What is the impact of negative cash flows on runway?

Runway and negative cash flow are directly correlated. The greater the negative cash flow, the greater the amount of cash you burn each month, and subsequently the shorter the runway.

What is the impact of negative cash flow on valuation?

Cash flow, and more specifically negative cash flow, can have a drastic impact on valuation. In general, the cash flow and valuation have an inverse relationship: the greater the negative cashflows, the lower the valuation of a startup. That said, the valuation of a startup is highly dependent on the industry that it participates in, and the overall macro-environment.

The action-oriented strategy for overcoming negative cash flows

While negative cash flows can be a major problem for startups, small businesses, and large enterprises, there are ways to overcome it.

  • The first step is to identify the cause of the negative cash flow. Is it because you’re not generating enough revenue, is it because you’re spending too much money on growth, or is it because the unit economics don’t make sense? The goal here is to identify what is causing your business isn’t performing as well as it should.
  • Once you’ve determined where you’re going wrong, the second step is to double-click into it. Let’s say you aren’t generating enough revenue, is it because you don’t have the right tech stack in place to capture the revenue, is it that you don’t have enough salespeople or the right sales people, is it that you don’t have sales follow up or nurture flows setup to capture those who drop off? The goal here is to identify the specific reasons why your business isn’t performing as well as it should.
  • Now that you’ve identified what and why is going wrong, now you should identify strategies for how you might fix it and test them—e.g. let’s say your revenue isn’t growing as fast as it needs to be because your sales team doesn’t have enough time to follow up with all of the leads. Rather than hiring more salespeople, empower them with the right technology to build the right nurtures to automate the process—then measure the results and make adjustments on the fly.

By identifying the root causes of the problems with your cash flow, the context for why it's happening (or not happening), and testing multiple solutions, you can quickly, and efficiently address your negative cash flow problems, improving your cash flow forecasts.

How to optimize working capital to minimize negative cash flows?
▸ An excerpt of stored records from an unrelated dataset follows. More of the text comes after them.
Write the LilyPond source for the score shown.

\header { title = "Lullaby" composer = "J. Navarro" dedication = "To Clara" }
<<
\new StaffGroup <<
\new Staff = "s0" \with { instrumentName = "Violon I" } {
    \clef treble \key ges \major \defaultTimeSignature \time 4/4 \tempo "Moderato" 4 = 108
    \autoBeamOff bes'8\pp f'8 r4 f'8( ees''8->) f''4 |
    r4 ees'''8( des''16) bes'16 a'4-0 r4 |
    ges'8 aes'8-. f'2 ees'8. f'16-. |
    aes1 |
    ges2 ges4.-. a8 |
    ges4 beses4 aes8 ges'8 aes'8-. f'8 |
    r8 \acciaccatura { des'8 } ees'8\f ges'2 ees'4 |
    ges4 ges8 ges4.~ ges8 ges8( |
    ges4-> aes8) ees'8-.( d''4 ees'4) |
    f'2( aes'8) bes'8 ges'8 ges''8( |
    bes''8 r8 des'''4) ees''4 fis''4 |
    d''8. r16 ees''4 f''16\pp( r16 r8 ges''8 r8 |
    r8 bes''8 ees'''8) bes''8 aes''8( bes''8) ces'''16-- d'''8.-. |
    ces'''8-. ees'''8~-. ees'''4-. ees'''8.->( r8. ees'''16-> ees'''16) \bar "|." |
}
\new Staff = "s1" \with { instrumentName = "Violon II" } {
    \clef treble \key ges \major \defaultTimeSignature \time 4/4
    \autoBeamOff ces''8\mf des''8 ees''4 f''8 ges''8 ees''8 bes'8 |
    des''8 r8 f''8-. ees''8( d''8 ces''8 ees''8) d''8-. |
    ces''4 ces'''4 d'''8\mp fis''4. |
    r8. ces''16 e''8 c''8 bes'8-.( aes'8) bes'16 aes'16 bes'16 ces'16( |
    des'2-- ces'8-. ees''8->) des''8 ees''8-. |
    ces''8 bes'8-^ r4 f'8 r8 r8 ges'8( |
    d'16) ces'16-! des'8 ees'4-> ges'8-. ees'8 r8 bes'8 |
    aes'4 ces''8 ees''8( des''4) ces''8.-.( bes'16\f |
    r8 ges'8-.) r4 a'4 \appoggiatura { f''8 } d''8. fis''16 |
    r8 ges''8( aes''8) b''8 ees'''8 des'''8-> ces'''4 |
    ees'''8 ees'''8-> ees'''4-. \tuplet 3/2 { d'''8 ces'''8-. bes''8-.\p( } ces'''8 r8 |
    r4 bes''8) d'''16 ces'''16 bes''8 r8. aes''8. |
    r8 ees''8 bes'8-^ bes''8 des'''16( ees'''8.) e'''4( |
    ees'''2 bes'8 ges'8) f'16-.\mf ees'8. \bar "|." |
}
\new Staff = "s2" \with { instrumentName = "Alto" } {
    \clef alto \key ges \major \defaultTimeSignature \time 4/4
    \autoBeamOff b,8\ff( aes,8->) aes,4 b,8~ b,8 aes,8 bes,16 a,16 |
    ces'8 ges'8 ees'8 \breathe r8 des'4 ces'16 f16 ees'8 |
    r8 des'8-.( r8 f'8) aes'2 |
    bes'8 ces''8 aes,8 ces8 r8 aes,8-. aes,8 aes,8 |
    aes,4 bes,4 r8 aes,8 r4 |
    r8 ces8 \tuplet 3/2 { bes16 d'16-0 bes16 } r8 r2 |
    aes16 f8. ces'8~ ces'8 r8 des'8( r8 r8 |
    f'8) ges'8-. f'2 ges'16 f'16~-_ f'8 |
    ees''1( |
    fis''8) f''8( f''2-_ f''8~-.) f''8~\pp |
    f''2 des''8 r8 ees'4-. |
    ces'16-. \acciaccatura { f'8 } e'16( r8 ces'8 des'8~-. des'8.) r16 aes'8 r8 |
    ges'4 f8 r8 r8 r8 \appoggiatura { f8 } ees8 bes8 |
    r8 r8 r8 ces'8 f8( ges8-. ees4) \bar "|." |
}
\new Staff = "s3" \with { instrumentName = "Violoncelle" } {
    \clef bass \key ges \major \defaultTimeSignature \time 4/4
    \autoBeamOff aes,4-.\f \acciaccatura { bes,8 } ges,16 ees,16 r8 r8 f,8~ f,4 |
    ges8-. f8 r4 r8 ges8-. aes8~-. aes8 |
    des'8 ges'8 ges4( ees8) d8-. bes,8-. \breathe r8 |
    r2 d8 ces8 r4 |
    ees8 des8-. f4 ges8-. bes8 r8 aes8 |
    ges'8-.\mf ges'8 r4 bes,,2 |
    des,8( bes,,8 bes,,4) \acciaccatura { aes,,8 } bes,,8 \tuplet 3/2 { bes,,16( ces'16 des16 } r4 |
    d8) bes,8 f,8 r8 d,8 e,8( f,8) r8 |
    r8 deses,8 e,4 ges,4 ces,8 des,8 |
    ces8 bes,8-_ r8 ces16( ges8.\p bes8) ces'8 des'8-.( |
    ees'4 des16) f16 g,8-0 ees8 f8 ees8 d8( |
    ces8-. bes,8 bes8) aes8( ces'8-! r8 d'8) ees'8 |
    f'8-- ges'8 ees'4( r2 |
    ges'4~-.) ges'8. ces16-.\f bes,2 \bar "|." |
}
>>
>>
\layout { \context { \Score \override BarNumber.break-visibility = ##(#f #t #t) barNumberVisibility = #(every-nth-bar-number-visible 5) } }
Working capital is the amount of money that a startup needs to cover its short-term expenses. Optimizing working capital is an important part of managing cash flow and can help startups overcome their negative cash flows. One of the easiest ways for a startup to optimize its working capital is to focus on reducing its accounts receivable. Focus on collecting payments from your customers as quickly as possible, or consider an alternative like revenue based financing that enables you to convert your future revenues into upfront capital—eliminating the time gap between contract signing and the eventual bump to your top line.

Final thoughts on negative cash flows

Having negative cash flows as a startup can signal major problems to investors, and can lead to insolvency. It’s important to understand why your business has negative cash flows, identify the set of actions you can take, should you need to, and outline how you intend to fix it in a financial plan. In some cases, having a negative cash flow is completely acceptable—in those cases, make sure you have a pulse on how it's trending month-month, so you don’t face an unexpected cash crunch down the road. In cases, where you want to get to default alive, or cash flow neutral, identify what is causing the issue, and why it's occurring, brainstorm two or three solutions and test them—doubling down on those that worked. With the right strategies, no matter what the market conditions are, you can overcome negative cash flows and put your startup on the path to long-term success.